Vacation continues Rainisto’s exploration of the mythologised USA, building on his earlier collection Life In West America. It considers a metaphorical version of ‘America’ as a hallucination of life mediated and medialised by pervasive image cultures, teetering between fantasy and memory. Rainisto’s inspirations include the controversial Danish filmmaker Lars Von Trier – who made an unofficial trilogy investigating American society despite never having been to the US due to an intense fear of flying – and Robert Frank’s canonical publication The Americans. Though Frank was from the US, the first edition of this book was published in French as Les Americains (1958), tapping into what was perceived as a more legitimate market for photography at the time, as well as an audience more inclined towards imagining a singular American identity.
Rainisto’s reflection on these references is indicative of his position towards the wider question of the relationship between photography and AI. He believes that AI will neither be the death of photography nor of artists, despite the calls to protect copyright, IP rights and creative labour. Instead, it seems plausible that the frantic energy around AI’s capabilities will soon fade into the acceptance and integration experienced by earlier software such as Photoshop. This perspective holds firm with Rainisto’s approach, which – for Vacation – is built on the customisation of different versions of Stable Diffusion. To make the collection, he customised, finetuned and trained six different models; then continued to customise, finetune and train them again to get the intended outcome. Therefore, even someone using the same model and the same prompts would not achieve Rainisto’s distinctive results, reinforcing the often-overlooked importance of the artist’s hand in generative processes.
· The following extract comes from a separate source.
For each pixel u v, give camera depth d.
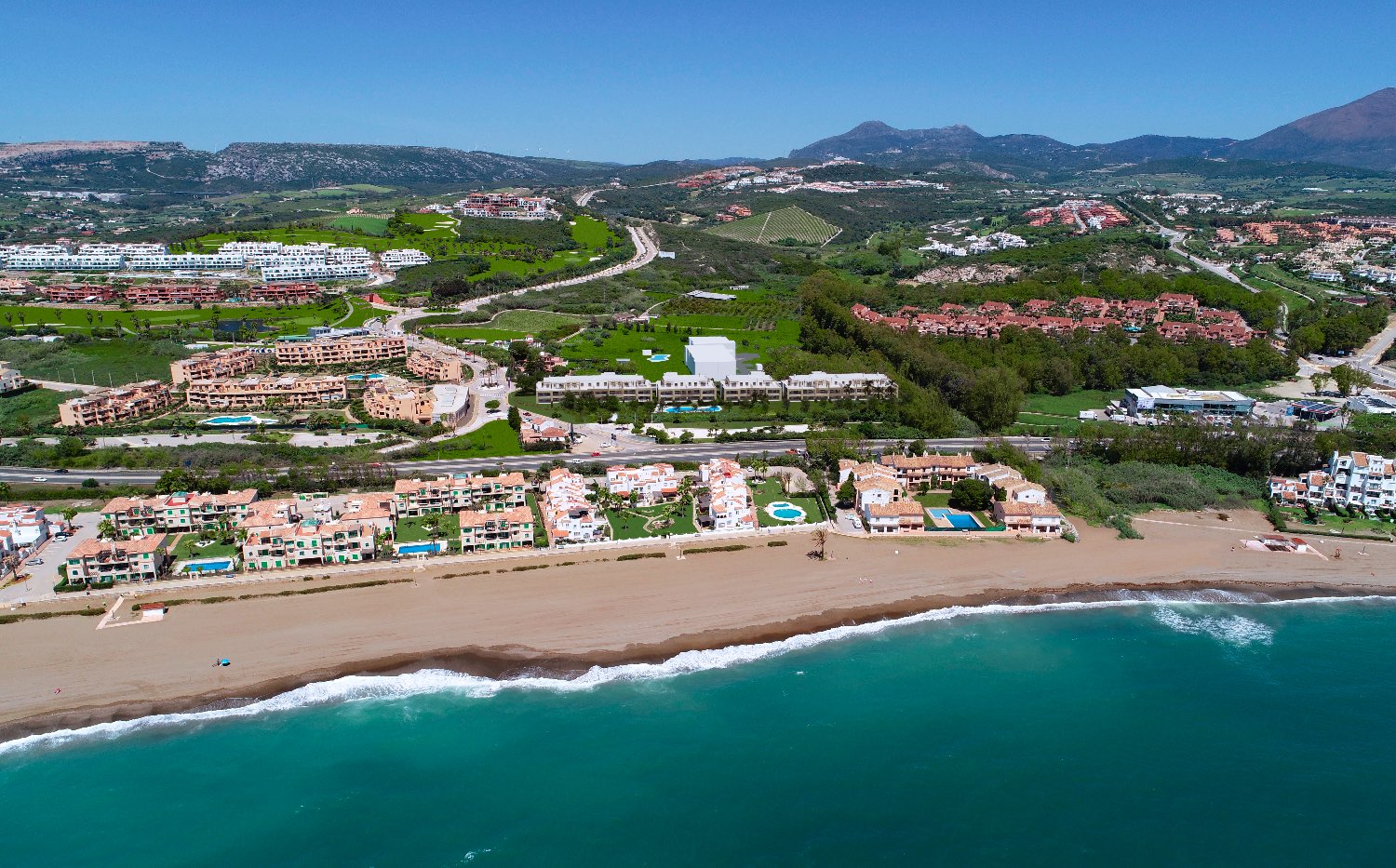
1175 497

Rainisto’s practice is not about creating art that looks photographic, but rather about pushing at new creative boundaries that grow out of photographic principles. He sees photography as a starting point for the deconstruction of reality: a fixed image to be re-shaped through AI processes into a new visual language that reflects and refracts aspects of the human experience, creating a mirage of what reality might be. With technological advancement, the distance between these entities will only grow, and Rainisto’s work looks towards the potential for expanded photographic practices that foreground contextual information, that change over time, or that look different to each viewer. As he said: ‘It is not about the replication of art forms as we know them today, but about new technologies that will create new formats, expressed in a photographic style.’
However, the pace of advance is undeniably challenging. In only a few years, technological capabilities evolved from the generation of only unconvincing photographic images to photorealism, which inevitably impacts an artist’s ability to situate themselves and their practice in creative and techno-cultural trajectories. Rainisto prefers to exploit the fallibility of technologies rather than rely on their mathematical precision, which helps to stay this issue, having learnt that ‘creative impact has not much to do with the technical quality of the work.’ It is, after all, the cracks of failure that can best reflect the imperfect realities of humanity and counter such realities with fantasy.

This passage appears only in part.